> **Your task**
Extract from the listing each line in which the word "input" appears.

#### Given records

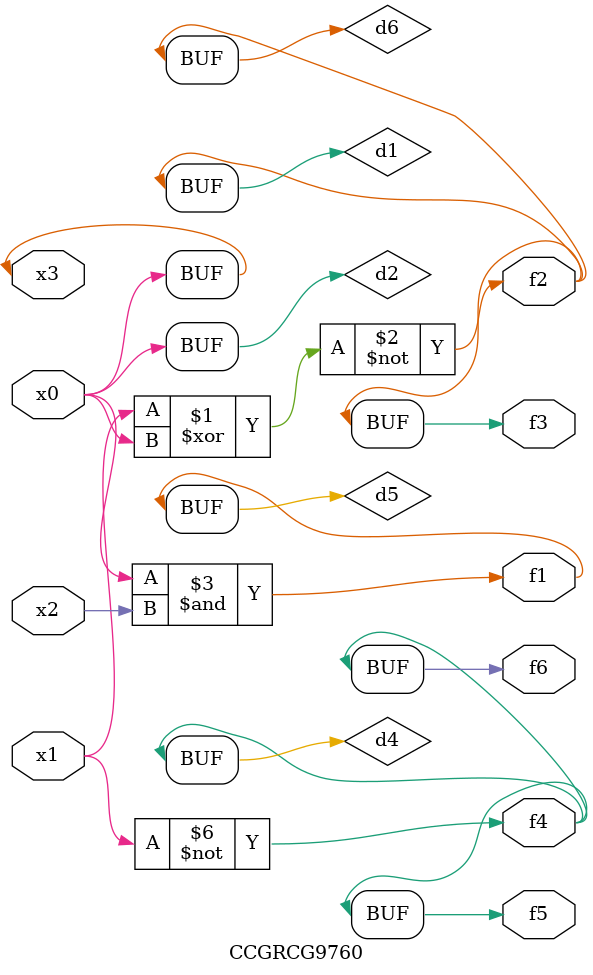
<source format=v>
module CCGRCG9760(
	input x0, x1, x2, x3,
	output f1, f2, f3, f4, f5, f6
);

	wire d1, d2, d3, d4, d5, d6;

	xnor (d1, x1, x3);
	buf (d2, x0, x3);
	nand (d3, x0, x2);
	not (d4, x1);
	nand (d5, d3);
	or (d6, d1);
	assign f1 = d5;
	assign f2 = d6;
	assign f3 = d6;
	assign f4 = d4;
	assign f5 = d4;
	assign f6 = d4;
endmodule

</source>
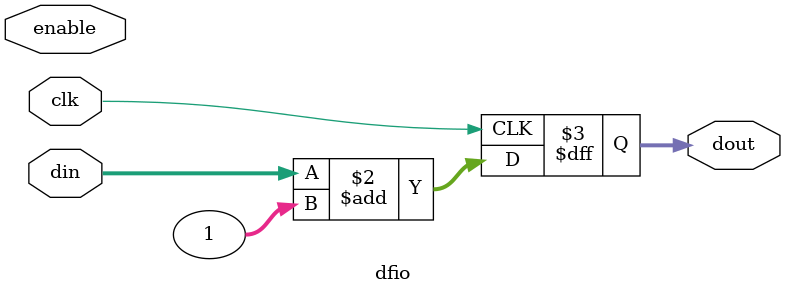
<source format=v>
`timescale 1ns / 1ps
module dfio(
  input wire clk,enable,
  input wire [31:0] din,
  output reg [31:0] dout
);

always @ (posedge clk)
  begin
    dout  <= din + 1;
    
  end

endmodule

</source>
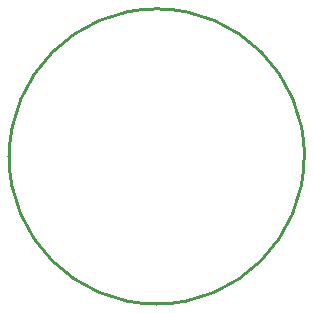
<source format=gto>
%FSTAX23Y23*%
%MOIN*%
%SFA1B1*%

%IPPOS*%
%ADD10C,0.010000*%
%LNstator-1*%
%LPD*%
G54D10*
X04382Y03095D02*
D01*
D01*
G75*
G03X03397I-00492J0D01*
G74*G01*
D01*
G75*
G03X04382I00492J0D01*
G74*G01*
D01*
D01*
G75*
G03X03397I-00492J0D01*
G74*G01*
D01*
G75*
G03X04382I00492J0D01*
G74*G01*
M02*
</source>
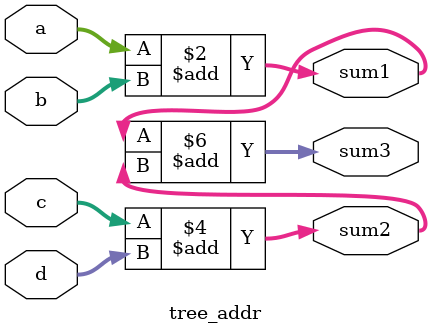
<source format=v>
module tree_addr(input [3:0] a, input [3:0] b, input [7:0] c, input [7:0] d, output reg [4:0] sum1, output reg [8:0] sum2, output reg [9:0] sum3);


always @ (a or b) begin
	sum1=a+b;
end
always @ (c or d) begin
	sum2=c+d;
end
always @ (*) begin
	sum3=sum1+sum2;
end

endmodule

</source>
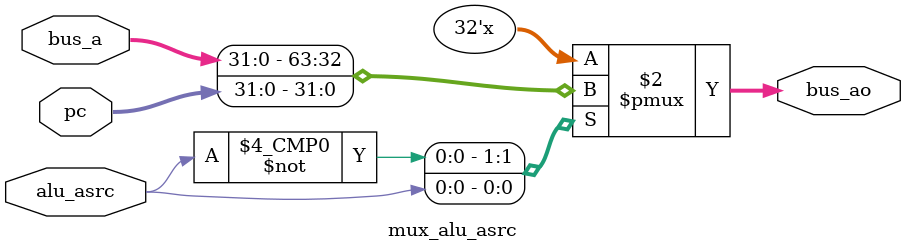
<source format=v>
`timescale 1ns / 1ps

module mux_alu_asrc(
    input           alu_asrc,
    input [31:0]    bus_a,
    input [31:0]    pc,

    output reg[31:0]    bus_ao
    );
    
    always @ (*) begin 
    
        case(alu_asrc)
            1'b0 : begin   
                bus_ao <= bus_a;
            end
            
            1'b1 : begin   
                bus_ao <= pc;
            end
            
        endcase
        
    end
    
endmodule

</source>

########

> **Reply**
	input x0, x1, x2, x3,
  input wire clk,enable,
  input wire [31:0] din,
module tree_addr(input [3:0] a, input [3:0] b, input [7:0] c, input [7:0] d, output reg [4:0] sum1, output reg [8:0] sum2, output reg [9:0] sum3);
    input           alu_asrc,
    input [31:0]    bus_a,
    input [31:0]    pc,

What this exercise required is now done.